きょうと空間創生術 [190]
宇治市にある世界遺産「平等院」。今春には、阿弥陀堂(鳳凰堂)の改修工事も無事完成し、創建当初のきらびやかな姿を拝観することができる。お堂の柱や扉、瓦や鳳凰像も新しくリニューアルされ、改修前の古風な趣から一転、絢爛(けんらん)たる姿となっている。
先日、そんな平等院表参道沿いにある一軒の茶店を改装する機会に恵まれた。「泉園銘茶本舗」は寛永元(1624)年創業、約390年の歴史を誇る京の老舗である。現在の当主は15代目にあたり、伝統ある宇治茶一筋に力を注ぎながら不老門・泉園銘茶本舗を継承している。

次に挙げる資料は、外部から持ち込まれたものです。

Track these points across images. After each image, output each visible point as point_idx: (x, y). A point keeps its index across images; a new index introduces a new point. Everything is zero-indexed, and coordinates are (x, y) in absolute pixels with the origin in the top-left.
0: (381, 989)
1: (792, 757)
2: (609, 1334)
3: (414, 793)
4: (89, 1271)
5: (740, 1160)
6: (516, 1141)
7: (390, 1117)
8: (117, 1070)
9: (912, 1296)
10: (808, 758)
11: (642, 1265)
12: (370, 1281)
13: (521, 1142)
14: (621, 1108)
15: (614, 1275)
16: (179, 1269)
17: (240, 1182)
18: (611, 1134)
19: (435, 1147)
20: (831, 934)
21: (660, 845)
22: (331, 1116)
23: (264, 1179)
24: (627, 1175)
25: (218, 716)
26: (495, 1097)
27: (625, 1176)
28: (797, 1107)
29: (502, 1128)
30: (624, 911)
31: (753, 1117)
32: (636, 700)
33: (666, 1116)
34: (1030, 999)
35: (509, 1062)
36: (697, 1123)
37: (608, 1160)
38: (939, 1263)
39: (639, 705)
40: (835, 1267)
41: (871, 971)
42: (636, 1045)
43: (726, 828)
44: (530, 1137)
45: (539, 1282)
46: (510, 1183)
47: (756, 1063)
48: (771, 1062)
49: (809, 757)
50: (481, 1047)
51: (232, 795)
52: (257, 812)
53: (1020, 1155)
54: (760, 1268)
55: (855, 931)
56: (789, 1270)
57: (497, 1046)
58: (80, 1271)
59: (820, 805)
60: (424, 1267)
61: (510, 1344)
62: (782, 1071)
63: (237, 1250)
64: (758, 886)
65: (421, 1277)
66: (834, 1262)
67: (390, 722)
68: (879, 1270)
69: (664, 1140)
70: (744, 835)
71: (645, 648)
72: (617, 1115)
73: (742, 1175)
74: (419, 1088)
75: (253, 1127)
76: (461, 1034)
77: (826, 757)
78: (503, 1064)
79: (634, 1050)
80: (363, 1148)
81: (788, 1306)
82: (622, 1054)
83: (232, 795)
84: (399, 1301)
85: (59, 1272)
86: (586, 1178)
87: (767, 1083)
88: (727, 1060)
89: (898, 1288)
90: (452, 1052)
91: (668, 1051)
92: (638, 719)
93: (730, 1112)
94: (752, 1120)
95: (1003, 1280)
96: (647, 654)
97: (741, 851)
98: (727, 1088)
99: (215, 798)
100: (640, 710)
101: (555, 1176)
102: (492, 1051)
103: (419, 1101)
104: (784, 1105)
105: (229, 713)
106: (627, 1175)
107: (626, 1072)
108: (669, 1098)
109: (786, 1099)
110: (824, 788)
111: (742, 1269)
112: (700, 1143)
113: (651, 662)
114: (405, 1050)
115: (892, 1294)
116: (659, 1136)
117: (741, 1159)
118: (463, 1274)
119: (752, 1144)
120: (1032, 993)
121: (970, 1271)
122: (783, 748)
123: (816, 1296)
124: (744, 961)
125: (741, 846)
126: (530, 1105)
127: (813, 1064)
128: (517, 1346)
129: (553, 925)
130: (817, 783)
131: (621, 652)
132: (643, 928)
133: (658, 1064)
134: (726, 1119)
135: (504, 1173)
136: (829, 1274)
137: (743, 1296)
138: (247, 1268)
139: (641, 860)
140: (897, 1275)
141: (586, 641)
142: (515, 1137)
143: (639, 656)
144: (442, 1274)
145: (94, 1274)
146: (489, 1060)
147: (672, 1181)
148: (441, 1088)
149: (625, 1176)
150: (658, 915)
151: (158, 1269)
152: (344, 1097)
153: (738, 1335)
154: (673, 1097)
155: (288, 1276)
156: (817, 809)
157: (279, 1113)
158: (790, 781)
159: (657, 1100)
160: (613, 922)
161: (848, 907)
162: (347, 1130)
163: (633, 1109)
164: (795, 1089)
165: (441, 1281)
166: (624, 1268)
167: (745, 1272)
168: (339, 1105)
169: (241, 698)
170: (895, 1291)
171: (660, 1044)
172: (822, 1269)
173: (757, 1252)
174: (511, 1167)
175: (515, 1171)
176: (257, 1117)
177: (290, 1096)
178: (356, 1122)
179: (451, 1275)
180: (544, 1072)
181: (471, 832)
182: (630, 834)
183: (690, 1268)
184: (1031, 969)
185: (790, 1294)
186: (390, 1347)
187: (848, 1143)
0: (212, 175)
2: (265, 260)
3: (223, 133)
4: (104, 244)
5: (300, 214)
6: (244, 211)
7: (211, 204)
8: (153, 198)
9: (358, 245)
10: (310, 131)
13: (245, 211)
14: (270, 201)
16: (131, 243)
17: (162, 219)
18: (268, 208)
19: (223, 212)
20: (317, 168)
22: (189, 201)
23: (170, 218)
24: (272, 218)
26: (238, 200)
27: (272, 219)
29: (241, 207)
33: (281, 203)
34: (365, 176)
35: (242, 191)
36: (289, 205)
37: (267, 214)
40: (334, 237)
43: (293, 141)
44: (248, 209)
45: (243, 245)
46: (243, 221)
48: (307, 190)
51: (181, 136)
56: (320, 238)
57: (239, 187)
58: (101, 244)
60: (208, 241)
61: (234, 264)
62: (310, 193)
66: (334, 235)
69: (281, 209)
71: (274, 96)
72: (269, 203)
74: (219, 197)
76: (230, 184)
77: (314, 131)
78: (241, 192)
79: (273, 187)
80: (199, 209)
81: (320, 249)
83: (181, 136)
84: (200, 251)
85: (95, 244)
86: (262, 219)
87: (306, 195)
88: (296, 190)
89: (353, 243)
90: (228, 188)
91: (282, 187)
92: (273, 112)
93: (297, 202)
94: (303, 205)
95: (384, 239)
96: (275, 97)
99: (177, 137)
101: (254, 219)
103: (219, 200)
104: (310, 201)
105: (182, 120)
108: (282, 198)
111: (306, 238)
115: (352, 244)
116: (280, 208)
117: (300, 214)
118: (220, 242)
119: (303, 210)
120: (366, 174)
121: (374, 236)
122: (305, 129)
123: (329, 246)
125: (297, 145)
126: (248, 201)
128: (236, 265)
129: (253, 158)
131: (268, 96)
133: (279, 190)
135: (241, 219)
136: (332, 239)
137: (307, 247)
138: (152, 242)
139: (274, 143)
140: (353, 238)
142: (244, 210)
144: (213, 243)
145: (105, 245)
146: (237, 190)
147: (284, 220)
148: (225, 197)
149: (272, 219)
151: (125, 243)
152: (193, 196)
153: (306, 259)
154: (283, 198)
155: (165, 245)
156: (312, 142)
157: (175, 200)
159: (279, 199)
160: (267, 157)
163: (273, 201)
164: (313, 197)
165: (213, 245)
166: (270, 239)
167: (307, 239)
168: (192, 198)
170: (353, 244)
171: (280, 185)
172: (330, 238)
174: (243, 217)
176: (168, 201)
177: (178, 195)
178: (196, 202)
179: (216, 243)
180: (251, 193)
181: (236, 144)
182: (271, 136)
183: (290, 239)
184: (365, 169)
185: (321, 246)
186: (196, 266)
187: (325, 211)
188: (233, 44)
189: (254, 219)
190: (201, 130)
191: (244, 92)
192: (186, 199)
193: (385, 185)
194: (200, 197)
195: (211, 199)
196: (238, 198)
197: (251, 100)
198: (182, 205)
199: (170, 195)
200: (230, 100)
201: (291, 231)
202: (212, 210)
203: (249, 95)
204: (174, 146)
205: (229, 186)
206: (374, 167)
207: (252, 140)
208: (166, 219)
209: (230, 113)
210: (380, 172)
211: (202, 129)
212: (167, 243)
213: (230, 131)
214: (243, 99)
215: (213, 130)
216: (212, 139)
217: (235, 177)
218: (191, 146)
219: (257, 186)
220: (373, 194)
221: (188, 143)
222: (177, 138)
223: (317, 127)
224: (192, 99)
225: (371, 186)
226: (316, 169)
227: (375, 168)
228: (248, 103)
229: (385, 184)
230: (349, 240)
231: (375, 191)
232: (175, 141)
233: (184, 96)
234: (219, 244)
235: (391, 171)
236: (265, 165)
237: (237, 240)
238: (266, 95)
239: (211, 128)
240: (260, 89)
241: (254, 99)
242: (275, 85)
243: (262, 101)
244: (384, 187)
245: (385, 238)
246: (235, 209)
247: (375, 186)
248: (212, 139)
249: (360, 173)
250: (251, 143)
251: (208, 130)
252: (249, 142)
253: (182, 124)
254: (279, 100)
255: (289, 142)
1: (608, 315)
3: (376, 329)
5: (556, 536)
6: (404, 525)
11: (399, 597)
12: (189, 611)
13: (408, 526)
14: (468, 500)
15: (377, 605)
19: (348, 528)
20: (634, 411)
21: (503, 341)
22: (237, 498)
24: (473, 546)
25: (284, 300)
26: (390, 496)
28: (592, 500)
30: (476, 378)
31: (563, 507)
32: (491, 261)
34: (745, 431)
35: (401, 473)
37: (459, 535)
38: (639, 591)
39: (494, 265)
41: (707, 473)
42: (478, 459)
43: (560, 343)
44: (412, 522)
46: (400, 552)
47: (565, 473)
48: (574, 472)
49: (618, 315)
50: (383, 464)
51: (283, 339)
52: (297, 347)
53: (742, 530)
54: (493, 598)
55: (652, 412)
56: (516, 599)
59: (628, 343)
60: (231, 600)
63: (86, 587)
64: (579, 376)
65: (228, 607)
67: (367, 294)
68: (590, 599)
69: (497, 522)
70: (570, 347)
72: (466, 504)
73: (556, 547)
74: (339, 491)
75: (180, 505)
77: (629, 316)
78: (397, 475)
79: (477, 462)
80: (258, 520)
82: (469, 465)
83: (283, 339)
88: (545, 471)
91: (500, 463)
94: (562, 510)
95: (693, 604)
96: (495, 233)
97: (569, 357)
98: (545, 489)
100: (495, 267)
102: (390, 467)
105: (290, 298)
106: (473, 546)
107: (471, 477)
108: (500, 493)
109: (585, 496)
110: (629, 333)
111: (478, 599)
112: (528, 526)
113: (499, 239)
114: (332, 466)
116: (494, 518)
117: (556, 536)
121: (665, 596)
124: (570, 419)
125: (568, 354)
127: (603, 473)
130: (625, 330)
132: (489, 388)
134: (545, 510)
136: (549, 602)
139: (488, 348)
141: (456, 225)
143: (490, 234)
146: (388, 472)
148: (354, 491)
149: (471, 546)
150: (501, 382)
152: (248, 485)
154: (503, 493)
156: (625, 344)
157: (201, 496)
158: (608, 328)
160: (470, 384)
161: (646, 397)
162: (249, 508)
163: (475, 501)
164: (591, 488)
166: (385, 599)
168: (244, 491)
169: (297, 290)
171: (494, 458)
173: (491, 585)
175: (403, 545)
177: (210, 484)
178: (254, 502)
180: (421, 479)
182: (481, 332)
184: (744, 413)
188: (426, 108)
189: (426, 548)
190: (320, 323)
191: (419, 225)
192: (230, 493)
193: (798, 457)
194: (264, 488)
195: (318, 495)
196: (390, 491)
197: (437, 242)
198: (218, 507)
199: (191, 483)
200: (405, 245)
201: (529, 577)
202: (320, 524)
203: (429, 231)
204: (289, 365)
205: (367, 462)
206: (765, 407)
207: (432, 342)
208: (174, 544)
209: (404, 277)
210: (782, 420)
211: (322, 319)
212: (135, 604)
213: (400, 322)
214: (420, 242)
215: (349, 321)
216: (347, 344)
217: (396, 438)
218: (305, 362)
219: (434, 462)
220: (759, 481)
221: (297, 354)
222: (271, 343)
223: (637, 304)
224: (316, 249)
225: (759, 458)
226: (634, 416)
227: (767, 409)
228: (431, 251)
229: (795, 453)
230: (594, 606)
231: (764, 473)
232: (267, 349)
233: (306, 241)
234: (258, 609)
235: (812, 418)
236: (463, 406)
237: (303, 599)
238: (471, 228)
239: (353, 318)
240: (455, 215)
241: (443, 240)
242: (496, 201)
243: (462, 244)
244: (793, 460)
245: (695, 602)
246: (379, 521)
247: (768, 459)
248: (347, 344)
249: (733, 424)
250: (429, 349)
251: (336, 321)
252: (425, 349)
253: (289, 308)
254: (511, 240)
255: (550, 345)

長年使用され、老朽化が進む木造店舗に効率的に耐震補強を施しながら、平等院表参道沿いにふさわしい「和の商業空間」への改装工事が進められた。茶箱や茶つぼをディスプレーに使用しながら、スポットライトで効果的に壁面を演出。明暗の差をうまく利用しながら、色とりどりの商品が白色の壁に映えるよう、照明計画をした。
また、参道に面したエリアには、和傘の伝統技法を現代的に応用した「日吉屋」のペンダント和紙照明を設置し、道ゆく観光客に対して、和の雰囲気を伝える装置としての機能を持たせた。床面には、大判の玄昌石タイルを使用し、風情に落ちつきを持たせるとともに、高級感を演出している。また、アクセントカラーにもえぎ色を用いることによって、全体的に和の上質な空間を創出し、回遊性を持たせることによって、店舗内部にリズムを与えている=写真。
環境省の「かおり風景100選」にも選定された「平等院表参道」。お茶の香りが漂う心なごむ歴史街道に、また新しいひとつの空間「泉園銘茶本舗」が誕生した。